*** Opening Supplied material ***
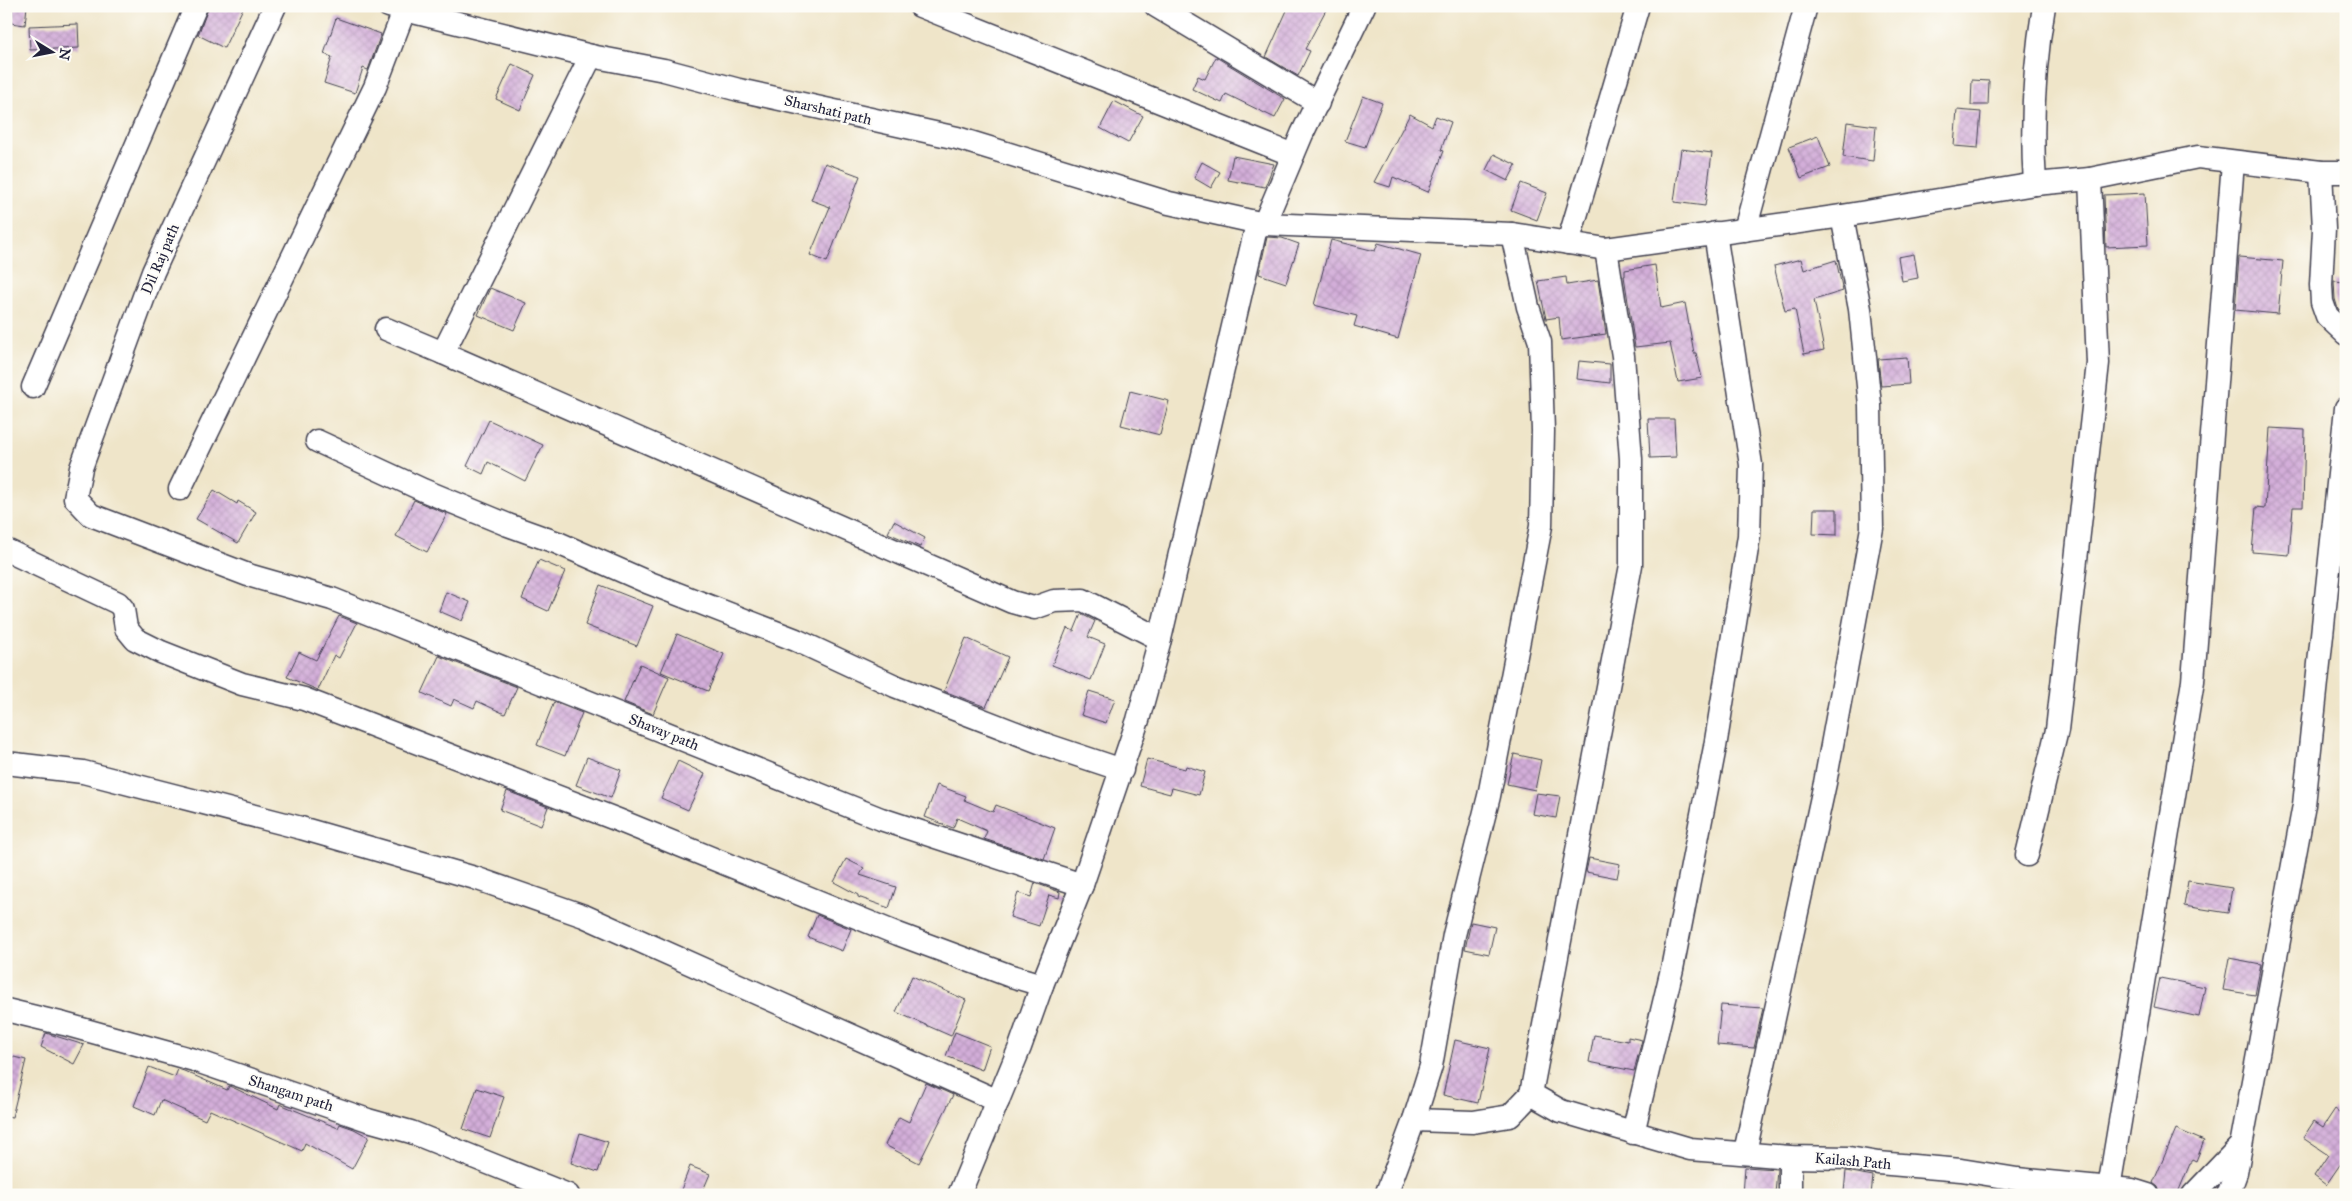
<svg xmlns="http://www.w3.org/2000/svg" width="2352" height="1201" font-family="'IM FELL Great Primer',serif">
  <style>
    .building { fill: url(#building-cross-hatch) }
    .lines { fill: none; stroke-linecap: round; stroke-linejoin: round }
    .minor-casing { stroke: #413f50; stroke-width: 25 }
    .minor { stroke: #fff; stroke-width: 22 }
    .labels { text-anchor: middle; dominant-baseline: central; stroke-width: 4.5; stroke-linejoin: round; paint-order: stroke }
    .street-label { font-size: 15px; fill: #22223b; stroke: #fdfcf7 }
  </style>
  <defs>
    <pattern id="building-cross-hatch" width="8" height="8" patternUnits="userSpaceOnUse" patternTransform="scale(1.25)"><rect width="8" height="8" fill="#d3aed9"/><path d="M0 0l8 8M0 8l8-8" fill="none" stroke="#b595bb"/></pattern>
  </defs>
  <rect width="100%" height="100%" fill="#fdfcf7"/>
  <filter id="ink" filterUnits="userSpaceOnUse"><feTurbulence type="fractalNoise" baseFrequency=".02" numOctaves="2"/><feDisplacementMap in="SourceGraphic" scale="10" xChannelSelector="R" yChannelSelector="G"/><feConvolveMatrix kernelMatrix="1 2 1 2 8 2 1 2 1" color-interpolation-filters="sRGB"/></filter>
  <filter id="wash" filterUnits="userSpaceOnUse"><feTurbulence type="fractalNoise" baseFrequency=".0096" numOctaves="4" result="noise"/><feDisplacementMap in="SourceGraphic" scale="20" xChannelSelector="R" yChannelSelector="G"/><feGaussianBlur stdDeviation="1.12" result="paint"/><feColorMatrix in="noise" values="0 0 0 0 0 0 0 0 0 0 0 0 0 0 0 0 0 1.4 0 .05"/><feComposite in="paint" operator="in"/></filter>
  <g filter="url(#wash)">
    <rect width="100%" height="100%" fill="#efe5c9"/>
    <g id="blocks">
      <g class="building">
        <path d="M13,6h14l-2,19 -14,-2z"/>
        <path d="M209,6h35l-20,42 -26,-13z"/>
        <path d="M1289,6h39l-23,43 5,2 -12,25 -32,-19z"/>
        <path d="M336,18l45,16 -13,36 -5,-2 -8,25 -31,-10 8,-26 -8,-3z"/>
        <path d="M78,24l1,24 -49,2 -1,-24z"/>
        <path d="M1216,57l69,42 -10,19 -49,-24 -4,9 -30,-14 6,-13 7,3z"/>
        <path d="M512,64l23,11 -15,35 -24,-11z"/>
        <path d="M1972,80l17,1 -1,24h-17z"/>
        <path d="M1363,96l19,7 -17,44 -20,-6z"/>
        <path d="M1114,101l29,15 -15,27 -28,-15z"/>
        <path d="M1957,110l24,2 -3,36 -24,-2z"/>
        <path d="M1410,114l22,12 4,-10 15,6 -10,28 3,1 -16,41 -35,-15 -3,10 -16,-5z"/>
        <path d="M1847,122l29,4 -3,35 -30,-4z"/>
        <path d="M1818,136l12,31 -29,11 -12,-31z"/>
        <path d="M1681,149l31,4 -7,53 -31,-4z"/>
        <path d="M1494,154l22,11 -8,16 -22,-11z"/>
        <path d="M1233,156l41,8 -9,23 -37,-7z"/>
        <path d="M1202,162l18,10 -9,16 -17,-10z"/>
        <path d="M825,163l35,13 -33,86 -17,-7 20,-48 -19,-7z"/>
        <path d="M1521,183l26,10 -10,27 -26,-10z"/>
        <path d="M2145,193l3,52 -42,2 -2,-52z"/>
        <path d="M1267,237l15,1 17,6 -13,39 -27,-9z"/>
        <path d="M1331,240l44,11 3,-8 43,12 -23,84 -44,-13 3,-10 -43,-11z"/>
        <path d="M1914,254l4,24 -16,3 -4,-24z"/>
        <path d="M2239,257l44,4 -5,53 -43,-4z"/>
        <path d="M1801,259l3,11 32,-10 7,31 -29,9 10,50 -20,4 -9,-45 -10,2 -11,-45z"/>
        <path d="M1655,265l6,43 24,-5 9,50h2l6,25 -24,4 -8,-39 -35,4 -11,-71h1v-6z"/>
        <path d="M1566,277l1,8 31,-5 8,54 -45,6 -2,-23 -13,2 -8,-38z"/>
        <path d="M2334,281l12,1v29l-8,-2 -3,-10z"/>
        <path d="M490,288l36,15 -12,27 -36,-15z"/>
        <path d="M1907,357l2,27 -28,2 -3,-27z"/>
        <path d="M1579,361l31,3v19l-33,-4z"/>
        <path d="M1130,391l39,10 -9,34 -39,-10z"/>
        <path d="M1648,419h26l2,38 -26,1z"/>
        <path d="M489,420l54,25 -18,36 -37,-19 -5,12 -16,-8z"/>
        <path d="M2270,428l35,2 -2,77h-10l-4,48 -37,-3 4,-45 9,1z"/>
        <path d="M214,490l23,14 1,-3 18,11 -18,31 -42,-24z"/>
        <path d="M414,500l33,14 -20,38 -31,-16z"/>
        <path d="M1814,509h23v26l-24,-1z"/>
        <path d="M894,521l31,17 -5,9 -32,-14z"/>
        <path d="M539,560l26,11 -17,40 -26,-12z"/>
        <path d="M600,585l53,21 -16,40 -52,-21z"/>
        <path d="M446,592l24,10 -8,19 -23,-10z"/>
        <path d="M1081,614l14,7 -7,16 17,7 -14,36 -39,-15 15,-37 7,3z"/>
        <path d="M339,616l18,7 -18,35 -5,-3 -16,35 -31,-13 12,-25 17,8z"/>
        <path d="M677,634l47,20 -16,37 -47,-19z"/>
        <path d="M966,638l42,19 -22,50 -42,-16z"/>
        <path d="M439,656l78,31 -12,27 -28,-13 -3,7 -20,-9 -3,7 -29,-13z"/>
        <path d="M640,664l29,13 -16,37 -29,-12z"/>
        <path d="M1089,691l26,8 -9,24 -25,-8z"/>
        <path d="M554,702l28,11 -17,43 -28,-11z"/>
        <path d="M1514,754l27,6 -6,30 -28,-6z"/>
        <path d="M587,757l34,13 -10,28 -35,-13z"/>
        <path d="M1147,759l38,10 1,-3 19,6 -6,23 -27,-7 -2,6 -30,-8z"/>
        <path d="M678,761l27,13 -17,36 -27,-12z"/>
        <path d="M937,785l29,11 -2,4 29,12 3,-7 59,23 -11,31 -60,-20 3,-8 -30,-13 -4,10 -28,-11z"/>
        <path d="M507,791l41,16 -7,19 -41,-16z"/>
        <path d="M1536,793l24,3 -4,22 -24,-4z"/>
        <path d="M1589,858l31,6 -3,14 -31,-6z"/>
        <path d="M846,859l18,9 -4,7 36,12 -7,21 -31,-11v-2l-24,-13z"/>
        <path d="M2188,881l44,7 -4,25 -44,-7z"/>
        <path d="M1035,883l25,9 -1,6 -10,-3 -10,31 -29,-9 8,-24 13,4z"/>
        <path d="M817,915l34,14 -9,22 -34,-14z"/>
        <path d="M1471,922l24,5 -6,27 -24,-5z"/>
        <path d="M2229,958l32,6 -6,31 -32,-5z"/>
        <path d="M912,976l54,24 -15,36 -55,-24z"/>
        <path d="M2160,978l45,9 -6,30 -45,-10z"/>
        <path d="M1721,1005l42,3 -9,40 -37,-3z"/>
        <path d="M955,1032l35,14 -8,24 -36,-14z"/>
        <path d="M46,1033l38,12 -10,19 -33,-17z"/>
        <path d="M1594,1035l34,6v-4l14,3 -8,31 -45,-9z"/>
        <path d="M1455,1040l35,8 -12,55 -35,-8z"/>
        <path d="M6,1055l20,5 -14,57 -6,-1z"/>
        <path d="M149,1067l26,10 3,-8 6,2 43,19 2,-4 5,2 44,21 2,-5 58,24 2,-4 14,5 15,8 -17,32 -47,-26 -3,8 -92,-41 -5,10 -44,-20 -6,15 -21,-9z"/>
        <path d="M926,1083l27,12 -34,68 -34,-18 14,-28 10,5z"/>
        <path d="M477,1088l27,9 -14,41 -27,-9z"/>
        <path d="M2335,1109l11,8v39l-20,29 -12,-9 14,-21 -25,-17 11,-17 9,6z"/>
        <path d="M2176,1129l28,12 -8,20 -4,-2 -15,36h-16l-3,-8 -5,-4z"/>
        <path d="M580,1133l28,9 -10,30 -27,-9z"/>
        <path d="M690,1166l20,8 -9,21h-22z"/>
        <path d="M1745,1167l32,2 -2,26h-32z"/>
        <path d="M1846,1171l27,5 -2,19 -27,-3z"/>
      </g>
    </g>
  </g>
  <g filter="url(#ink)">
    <use href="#blocks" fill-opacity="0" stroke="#413f50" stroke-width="1"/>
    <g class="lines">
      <g class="minor-casing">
        <g id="minor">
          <path d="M275,6l-122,266 -72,196 -6,30 16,17 157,60 84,24 549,220 201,66"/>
          <path d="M389,6l202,50 73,14 75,20 218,48 212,65 95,21 248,10 94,15 236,-33 193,-32 55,-5 108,-22 123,15h25"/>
          <path d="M920,6l373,149"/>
          <path d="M1156,6l162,97"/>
          <path d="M591,56l-148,297 569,249 22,6 20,-7 29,-1 77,39"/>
          <path d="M2321,172l3,57 -3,56 1,17 5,14 19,18"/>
          <path d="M2035,184c-4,-59 -1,-119 9,-178"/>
          <path d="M1745,230l61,-224"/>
          <path d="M1568,243l70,-237"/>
          <path d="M386,329l57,24"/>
          <path d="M33,387l163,-381"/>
          <path d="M317,441l106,49 85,35 50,18 89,39 149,58 99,46 152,59 75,25"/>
          <path d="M180,489l195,-402 29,-76"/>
          <path d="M6,550l112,53 5,6 3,19 9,11 26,13 81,32 62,15 314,121 280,114 110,41 34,10"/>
          <path d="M6,763l77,9 218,56 174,50 109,38 414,185"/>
          <path d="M2027,855l30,-125 41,-367 -8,-184"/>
          <path d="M6,1010l58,14 130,36 174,60 43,12 157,63"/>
          <path d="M1531,1094l30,17 129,38 100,8 59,1 29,5 83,7 56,9 115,11 16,5"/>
          <path d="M1414,1120l59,2 37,-6 21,-22 100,-529v-106l-8,-103 -17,-107"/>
          <path d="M1633,1133l39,-164 43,-222 34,-211 2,-71 -36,-232"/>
          <path d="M1745,1152l80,-369 47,-255 -2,-123 -10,-96 -18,-93"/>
          <path d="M2109,1188l84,-507 40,-519"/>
          <path d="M959,1195l61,-148 22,-62 40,-100 56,-165 22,-81 96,-411 8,-4 38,-90 62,-128"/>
          <path d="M1386,1195l28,-75 17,-54 23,-131 35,-139 52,-270 2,-95 -3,-89 -12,-35 -16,-73"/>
          <path d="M1790,1195v-38"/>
          <path d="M2193,1195l48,-50"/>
          <path d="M2228,1195l8,-22 68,-368 42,-397"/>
        </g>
      </g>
      <use href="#minor" class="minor"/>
    </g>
  </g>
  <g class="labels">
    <g class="street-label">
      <text transform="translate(828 110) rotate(13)">Sharshati path</text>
      <text transform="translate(160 259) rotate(-67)">Dil Raj path</text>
      <text transform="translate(664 732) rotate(22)">Shavay path</text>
      <text transform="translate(291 1093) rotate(18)">Shangam path</text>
      <text transform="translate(1853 1161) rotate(5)">Kailash Path</text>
    </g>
  </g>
  <rect width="2352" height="1201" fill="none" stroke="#fdfcf7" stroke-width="25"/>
  <g transform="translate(52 52) rotate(100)" stroke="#fdfcf7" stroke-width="4" paint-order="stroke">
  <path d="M0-4L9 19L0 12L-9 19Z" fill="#22223b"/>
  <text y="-8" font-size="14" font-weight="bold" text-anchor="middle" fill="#22223b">N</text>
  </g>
</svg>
*** Closing Supplied material ***
● **Brief**
Looking through the data above, copy out each line in which the string "lines" occurs.

● **Written solution**
    .lines { fill: none; stroke-linecap: round; stroke-linejoin: round }
    <g class="lines">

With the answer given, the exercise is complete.